ECLI:NL:CRVB:2022:1495
Centrale Raad van Beroep
- Hoger beroep
- J.T.H. Zimmerman
- Rechtspraak.nl
Toekenning van een toelage onregelmatige dienst (TOD) in het kader van een verplichte cursus
In deze zaak heeft de Centrale Raad van Beroep uitspraak gedaan op het hoger beroep van appellante tegen de beslissing van de rechtbank Den Haag. Appellante, werkzaam sinds 1 september 2008, verzocht om toekenning van een toelage onregelmatige dienst (TOD) voor de uren die zij heeft besteed aan een verplichte cursus op 19 november 2019. De minister van Sociale Zaken en Werkgelegenheid heeft dit verzoek afgewezen, met het argument dat de TOD bedoeld is voor ambtenaren die regelmatig onregelmatige diensten draaien, en dat de cursusuren niet onder deze regeling vallen. De rechtbank heeft het beroep van appellante ongegrond verklaard, wat door de Centrale Raad van Beroep is bevestigd.
De Raad oordeelt dat de cursusuren wel als arbeidstijd worden erkend, maar dat deze niet voldoen aan de voorwaarden voor de toekenning van de TOD. De Raad benadrukt dat de regeling is bedoeld voor ambtenaren die volgens een vast patroon onregelmatige diensten draaien.
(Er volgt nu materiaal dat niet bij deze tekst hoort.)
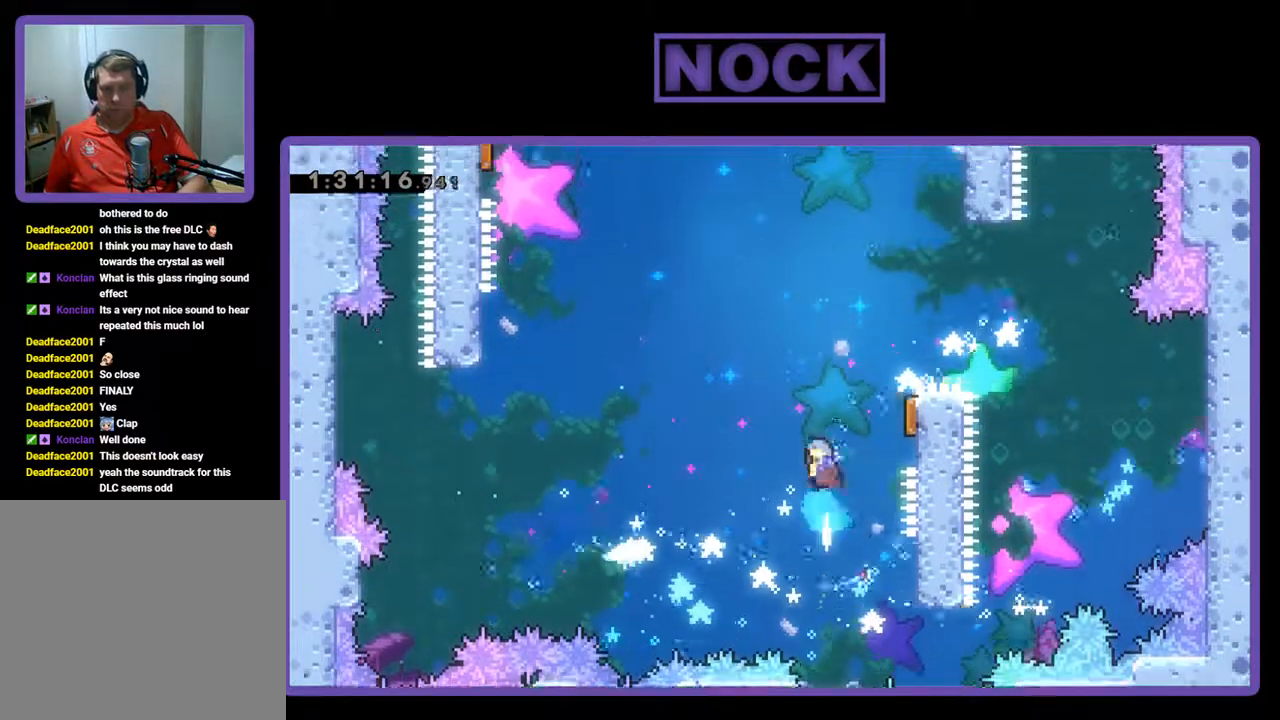
{"buttons": ["R2"], "left_stick": "center", "events": [[67, "CIRCLE", "up"], [133, "DPAD_UP", "up"], [333, "R2", "down"], [433, "DPAD_RIGHT", "up"]]}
Appellante heeft niet aangetoond dat zij regelmatig of vrij regelmatig arbeid heeft verricht op andere tijden dan de reguliere werktijden. De Raad concludeert dat het hoger beroep van appellante niet slaagt en bevestigt de uitspraak van de rechtbank, met verbetering van de gronden. Er is geen aanleiding voor een veroordeling in de proceskosten.